**** Texto extraído
Na prática, a validação de vacinas envolve três fases: as duas primeiras avaliam a segurança do princípio ativo, e a última testa a efetividade vacinal e a manutenção da resposta imune nas pessoas que integram o experimento. Até a conclusão desta reportagem, não havia registro de uma terceira etapa de testes da vacina da Rússia.

Os dados estão na plataforma internacional Clinical Trials, que agrega informações detalhadas sobre experimentos com humanos no mundo todo (como local, quantas pessoas são pesquisadas, duração do experimento e metodologia aplicada).

Faz parte da metodologia científica a publicação de informações sobre cada etapa dos testes de vacinas na Clinical Trials, assim como a divulgação dos resultados nas diferentes fases do experimento — coisa que a Rússia não fez.

“Se havia informação sobre uma nova fase de pesquisa clínica, isso já estava disponível quando o governo russo fez o anúncio da vacina. Por que tornaram público somente agora?”, questiona a microbiologista e pesquisadora da USP Natália Pasternak.

“E, se estão afirmando que finalizaram duas fases dos testes, cadê os resultados?” 

Na prática, não se sabe o que aconteceu com as 38 pessoas que teriam participado dos testes com a Sputnik V.
********
**** Dados brutos
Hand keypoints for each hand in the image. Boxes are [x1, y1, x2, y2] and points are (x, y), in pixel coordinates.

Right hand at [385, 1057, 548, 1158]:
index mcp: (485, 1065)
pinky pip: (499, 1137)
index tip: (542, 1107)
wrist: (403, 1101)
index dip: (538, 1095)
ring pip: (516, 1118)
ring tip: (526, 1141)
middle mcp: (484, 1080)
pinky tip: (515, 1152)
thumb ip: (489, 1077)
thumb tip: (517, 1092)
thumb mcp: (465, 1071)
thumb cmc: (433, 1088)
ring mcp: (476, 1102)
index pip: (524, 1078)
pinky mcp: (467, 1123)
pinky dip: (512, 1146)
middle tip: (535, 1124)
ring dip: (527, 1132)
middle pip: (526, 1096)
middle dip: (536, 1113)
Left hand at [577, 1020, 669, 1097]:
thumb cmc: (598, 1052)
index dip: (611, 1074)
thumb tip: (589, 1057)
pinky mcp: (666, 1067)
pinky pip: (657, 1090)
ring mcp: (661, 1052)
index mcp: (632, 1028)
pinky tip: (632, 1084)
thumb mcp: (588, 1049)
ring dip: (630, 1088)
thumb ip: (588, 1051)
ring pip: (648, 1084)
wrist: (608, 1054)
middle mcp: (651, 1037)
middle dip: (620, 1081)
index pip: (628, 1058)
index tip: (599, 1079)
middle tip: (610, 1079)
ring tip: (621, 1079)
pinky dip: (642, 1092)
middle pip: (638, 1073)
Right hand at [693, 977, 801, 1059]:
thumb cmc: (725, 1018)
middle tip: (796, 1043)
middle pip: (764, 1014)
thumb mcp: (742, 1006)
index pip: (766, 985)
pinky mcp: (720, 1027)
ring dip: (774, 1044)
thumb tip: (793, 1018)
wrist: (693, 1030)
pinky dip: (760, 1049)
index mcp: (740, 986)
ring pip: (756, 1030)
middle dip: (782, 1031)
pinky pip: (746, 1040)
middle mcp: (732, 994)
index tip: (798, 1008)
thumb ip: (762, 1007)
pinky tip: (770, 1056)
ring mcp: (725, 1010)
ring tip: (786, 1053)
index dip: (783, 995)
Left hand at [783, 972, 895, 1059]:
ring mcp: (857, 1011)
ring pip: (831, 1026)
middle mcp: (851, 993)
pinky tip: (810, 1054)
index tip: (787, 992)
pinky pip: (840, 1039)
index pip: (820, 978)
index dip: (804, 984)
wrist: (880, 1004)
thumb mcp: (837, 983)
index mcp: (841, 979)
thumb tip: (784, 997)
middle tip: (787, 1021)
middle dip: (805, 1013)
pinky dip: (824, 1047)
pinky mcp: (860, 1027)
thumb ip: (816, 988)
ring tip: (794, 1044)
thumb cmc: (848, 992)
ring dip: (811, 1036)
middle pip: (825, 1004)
********
- **Objetivo da tarefa**: Escreva a continuação do texto sobre os testes da vacina russa Sputnik V a partir da última frase apresentada.

- **Resultado do exercício**:
Os experimentos russos estão em nome do Instituto Gamaleya, ligado ao Ministério de Saúde daquele país. É uma espécie de Fiocruz da Rússia. Os testes não seguem, de acordo com o registro, a metodologia duplo-cego, na qual nem médicos nem pacientes sabem o que estão fornecendo ou recebendo, se o produto em teste ou um placebo. É o “padrão ouro” nas pesquisas clínicas.

O que se sabe é que os cientistas russos trabalham com adenovírus, que causam gripes em chimpanzés e humanos, como vetores para “carregar” proteínas do Sars-CoV-2 para as células humanas — o que estimula a produção de anticorpos contra o novo coronavírus. Não há nenhuma imunização no calendário vacinal com essa nova tecnologia.

A proposta é a mesma em teste pela Universidade de Oxford (Reino Unido) — uma das apostas da ciência mundial contra a Covid-19. As pesquisas estão em fase 3. “Essa etapa de avaliação da imunização e da manutenção da resposta imune pode levar alguns meses”, ressalta Mellanie Fontes-Dutra, pesquisadora da UFRGS. Só depois de concluída essa etapa dá para saber se a vacina, de fato, funcionou.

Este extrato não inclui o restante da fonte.